◆ **Exercise objective**: Extract every line in the records that contains the string "impulseselbstheilung". Case counts, so a line qualifies only if its capitalization matches.

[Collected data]
=== Begin Enclosure ===

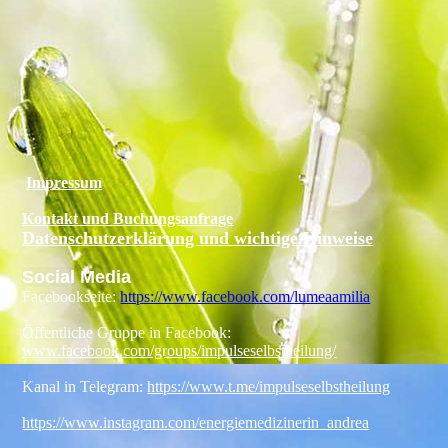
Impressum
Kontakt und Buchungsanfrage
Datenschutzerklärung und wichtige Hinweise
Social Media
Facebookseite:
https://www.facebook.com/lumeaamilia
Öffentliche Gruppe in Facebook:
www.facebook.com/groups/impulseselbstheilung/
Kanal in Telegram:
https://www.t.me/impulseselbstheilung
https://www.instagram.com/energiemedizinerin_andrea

=== End Enclosure ===
=== Begin Enclosure ===

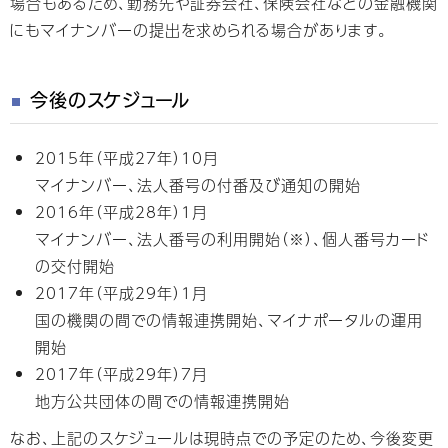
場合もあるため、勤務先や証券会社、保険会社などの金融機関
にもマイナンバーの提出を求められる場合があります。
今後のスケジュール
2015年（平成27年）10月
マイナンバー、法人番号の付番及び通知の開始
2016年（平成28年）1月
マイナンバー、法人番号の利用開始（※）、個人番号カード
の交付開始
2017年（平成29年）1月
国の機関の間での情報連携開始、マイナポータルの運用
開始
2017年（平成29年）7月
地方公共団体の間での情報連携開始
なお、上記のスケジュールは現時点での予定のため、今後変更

=== End Enclosure ===

◆ **Solution**:
www.facebook.com/groups/impulseselbstheilung/
https://www.t.me/impulseselbstheilung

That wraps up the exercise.